▸ **THE PROBLEM**
Set out the text lines of all the data below as a JSON list of strings, one string per line, with blank lines omitted. Leave the images out of the answer.
SOURCE INFORMATION Block Start
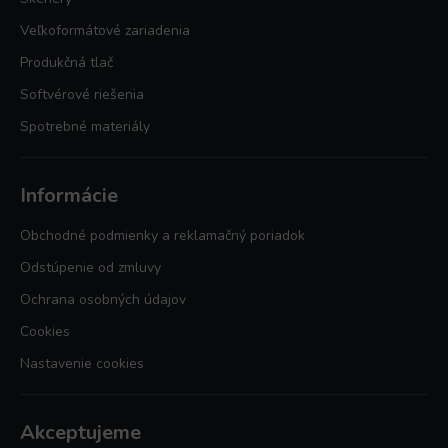
Veľkoformátové zariadenia
Produkčná tlač
Softvérové riešenia
Spotrebné materiály
Informácie
Obchodné podmienky a reklamačný poriadok
Odstúpenie od zmluvy
Ochrana osobných údajov
Cookies
Nastavenie cookies
Akceptujeme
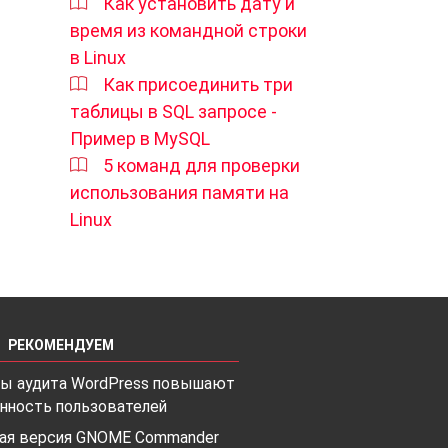
Как установить дату и
время из командной строки
в Linux
Как присоединить три
таблицы в SQL запросе -
Пример в MySQL
5 команд для проверки
использования памяти на
Linux
РЕКОМЕНДУЕМ
лы аудита WordPress повышают
нность пользователей
ая версия GNOME Commander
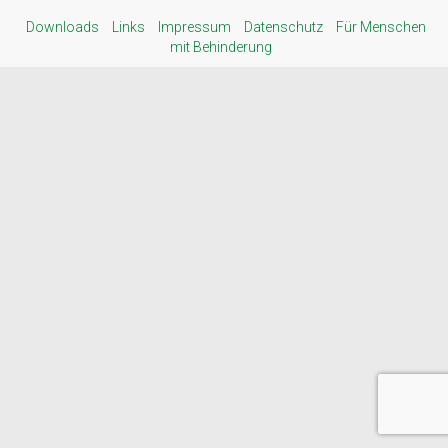
Downloads
Links
Impressum
Datenschutz
Für Menschen
mit Behinderung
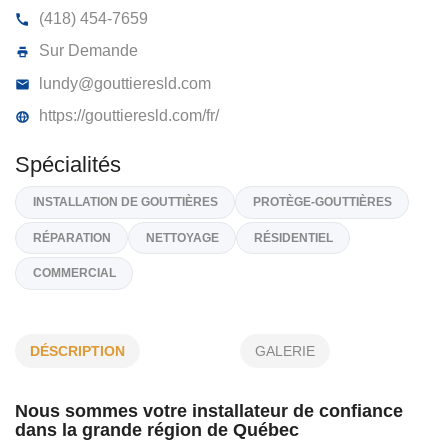
LES GOUTTIÈRES LD INC
2150, Boul Valcartier, St-Gabriel-De-Valcartier
G0A 
(418) 454-7659
Sur Demande
lundy@gouttieresld.com
https://gouttieresld.com/fr/
Spécialités
DÉSCRIPTION
GALERIE
INSTALLATION DE GOUTTIÈRES
PROTÈGE-GOUTTIÈRES
Nous sommes votre installateur de confiance
RÉPARATION
NETTOYAGE
RÉSIDENTIEL
dans la grande région de Québec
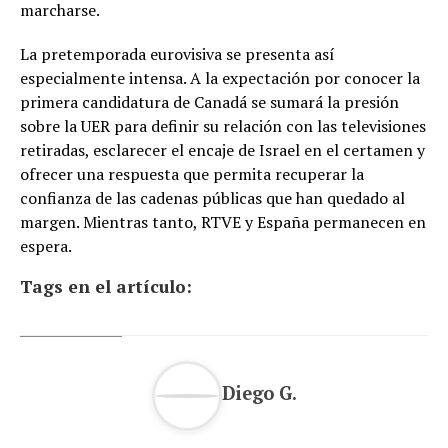
marcharse.
La pretemporada eurovisiva se presenta así
especialmente intensa. A la expectación por conocer la
primera candidatura de Canadá se sumará la presión
sobre la UER para definir su relación con las televisiones
retiradas, esclarecer el encaje de Israel en el certamen y
ofrecer una respuesta que permita recuperar la
confianza de las cadenas públicas que han quedado al
margen. Mientras tanto, RTVE y España permanecen en
espera.
Tags en el artículo:
Diego G.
SOURCE INFORMATION Block End
▸ **ANSWER SPACE**
[
  "Veľkoformátové zariadenia",
  "Produkčná tlač",
  "Softvérové riešenia",
  "Spotrebné materiály",
  "Informácie",
  "Obchodné podmienky a reklamačný poriadok",
  "Odstúpenie od zmluvy",
  "Ochrana osobných údajov",
  "Cookies",
  "Nastavenie cookies",
  "Akceptujeme",
  "Как установить дату и",
  "время из командной строки",
  "в Linux",
  "Как присоединить три",
  "таблицы в SQL запросе -",
  "Пример в MySQL",
  "5 команд для проверки",
  "использования памяти на",
  "Linux",
  "РЕКОМЕНДУЕМ",
  "лы аудита WordPress повышают",
  "нность пользователей",
  "ая версия GNOME Commander",
  "Downloads",
  "Links",
  "Impressum",
  "Datenschutz",
  "Für Menschen",
  "mit Behinderung",
  "LES GOUTTIÈRES LD INC",
  "2150, Boul Valcartier, St-Gabriel-De-Valcartier",
  "G0A ",
  "(418) 454-7659",
  "Sur Demande",
  "lundy@gouttieresld.com",
  "https://gouttieresld.com/fr/",
  "Spécialités",
  "DÉSCRIPTION",
  "GALERIE",
  "INSTALLATION DE GOUTTIÈRES",
  "PROTÈGE-GOUTTIÈRES",
  "Nous sommes votre installateur de confiance",
  "RÉPARATION",
  "NETTOYAGE",
  "RÉSIDENTIEL",
  "dans la grande région de Québec",
  "marcharse.",
  "La pretemporada eurovisiva se presenta así",
  "especialmente intensa. A la expectación por conocer la",
  "primera candidatura de Canadá se sumará la presión",
  "sobre la UER para definir su relación con las televisiones",
  "retiradas, esclarecer el encaje de Israel en el certamen y",
  "ofrecer una respuesta que permita recuperar la",
  "confianza de las cadenas públicas que han quedado al",
  "margen. Mientras tanto, RTVE y España permanecen en",
  "espera.",
  "Tags en el artículo:",
  "Diego G."
]